Aucun milieu professionnel n’est épargné comme le montre la création du « collectif racine » rassemblant une poignée de personnes de l’Education nationale.

Pour toutes ces raisons et bien sûr pour celles qui tiennent à notre histoire, nos valeurs, nos principes éthiques, nous avons décidé de construire une campagne de longue durée contre l’extrême-droite. Nous avons choisi de la mener avec d’autres organisations syndicales car nous savons que c’est le mouvement syndical dans son ensemble qui est concerné. Nous nous sommes donc adressés à la CGT, CFDT, l’Unsa, et Solidaires dans le prolongement du communiqué commun que nous avions signé en 2011 (« vigilance FN »). Pour l’instant, seuls la CGT et Solidaires ont répondu favorablement. Nous continuons de discuter avec la CFDT et l’Unsa pour qu’ils s’associent à notre campagne. Nous avons par ailleurs élargis aux organisations de jeunesse (UNEF, UNL Fidl, JOC) qui ont répondu positivement.

Quelle en est la conception ?

Il s’agit d’un travail syndical qui s’inscrit dans le temps et qui vise donc à être la plus unitaire possible. Il n’y a, de notre point de vue, aucune raison pour que sur un tel thème, des a priori idéologique empêchent les convergences syndicales. Ainsi, les divergences sur l’ANI de janvier 2013, ou sur la réforme des retraites ne sauraient être des obstacles insurmontables.

Notre conception initiale était d’organiser un stage de formation commun. Ce cadre s’est transformé en un travail à long terme, une campagne commune.
L’objectif n’est pas d’être sur une simple posture de dénonciation générale de l’extrême droite (car il ne s’agit pas que du seul FN, mais également de l’ensemble de la nébuleuse d’extrême-droite (Troisième voie, Identitaires, Soral-Dieudonné...) mais de la combattre sur le fond. Il s’agit donc de décortiquer les programmes, idées avancées… pour construire une sorte d’argumentaire pour convaincre les salariés (retraités, jeunes, chômeurs, etc.) de la dangerosité mais aussi du fait que l’extrême droite n’est pas la solution à leurs problèmes. Une dé construction systématique du logiciel du FN, thème par thème.

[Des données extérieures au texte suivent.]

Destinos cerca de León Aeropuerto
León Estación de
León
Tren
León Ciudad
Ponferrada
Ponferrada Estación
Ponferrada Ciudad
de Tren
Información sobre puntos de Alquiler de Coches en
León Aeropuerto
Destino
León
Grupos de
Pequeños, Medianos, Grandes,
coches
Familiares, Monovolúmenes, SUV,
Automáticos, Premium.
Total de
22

Le but est donc de produire en commun les matériaux servant de base à la contre-offensive. Nous voulons donner aux équipes syndicales des outils pour s’opposer « à la résistible ascension du FN » (pour reprendre le titre du dossier de regards Croisés). Ce matériel commun servira à alimenter les initiatives multiformes décentralisées (dans les congrès syndicaux, les stages, les initiatives publiques unitaires, les échanges avec les personnels...).

Ce travail commun débutera par une journée de travail à Paris le 29 janvier 2014 (Bourse du Travail rue du Château d’Eau à Paris).

La journée s’organisera autour d’ateliers après une partie introductive avec la diffusion d’une vidéo : le mouvement syndical face à l’extrême-droite dans l’histoire.

4 ateliers sont pour l’instant prévus le matin :
-  immigration/discriminations/préférence nationale
-  luttes des peuples en Europe face à l’extrême-droite
-  combattre le projet sexiste de l’extrême-droite et sa préférence familiale
-  les municipalités sous gestion d’extrême-droite et les territoires

Puis l’après-midi : synthèse des ateliers du matin puis 4 autres ateliers sur un seul thème : combattre syndicalement le pseudo discours social de l’extrême-droite. Y seront développés les sujets tels que le programme économique du FN, le discours de l’extrême-droite sur l’État, les services publics, les fonctionnaires, l’éducation, la mondialisation, l’Europe.

La conclusion de cette journée sera faite par les secrétaires généraux et porte-parole des 3 syndicats et l’intervention des organisations de jeunesse.

Nous espérons ainsi, dans un cadre unitaire intersyndicale, construire un véritable outil, fidèle à notre histoire et à notre projet syndical.

Nous vous donnerons au fur et à mesure toutes les informations complémentaires.